## Problem to work on
Please find every line in the entries below that contains the string "installation", and copy it.

## Records supplied

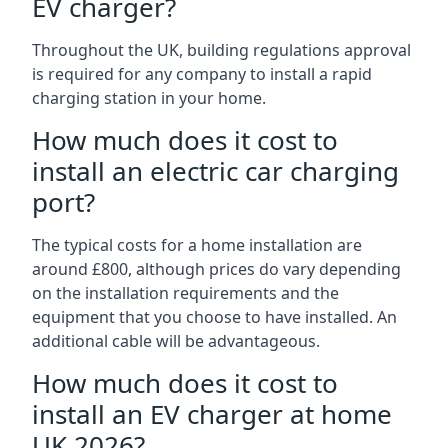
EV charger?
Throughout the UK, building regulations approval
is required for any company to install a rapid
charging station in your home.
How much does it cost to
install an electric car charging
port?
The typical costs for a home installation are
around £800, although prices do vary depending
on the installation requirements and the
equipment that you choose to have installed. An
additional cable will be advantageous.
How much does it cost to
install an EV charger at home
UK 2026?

## Solution for this problem
The typical costs for a home installation are
on the installation requirements and the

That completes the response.